Data shown START
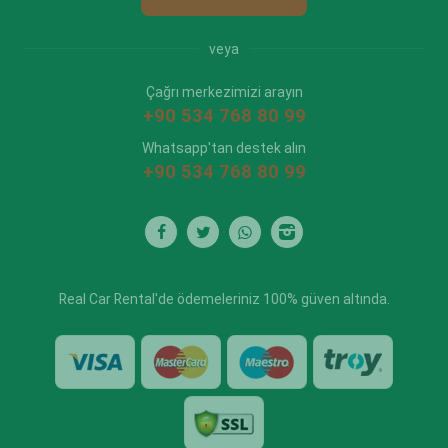
veya
Çağrı merkezimizi arayın
+90 534 768 80 99
Whatsapp'tan destek alın
+90 534 768 80 99
Real Car Rental'de ödemeleriniz 100% güven altında.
Data shown END
> [Exercise description]: Rewrite the text lines of all the material, putting "Müşteri hizmetlerimizi" in place of "Çağrı merkezimizi" and leaving everything else unchanged. Omit the pictures from your answer.

> [Finished task]:
veya
Müşteri hizmetlerimizi arayın
+90 534 768 80 99
Whatsapp'tan destek alın
+90 534 768 80 99
Real Car Rental'de ödemeleriniz 100% güven altında.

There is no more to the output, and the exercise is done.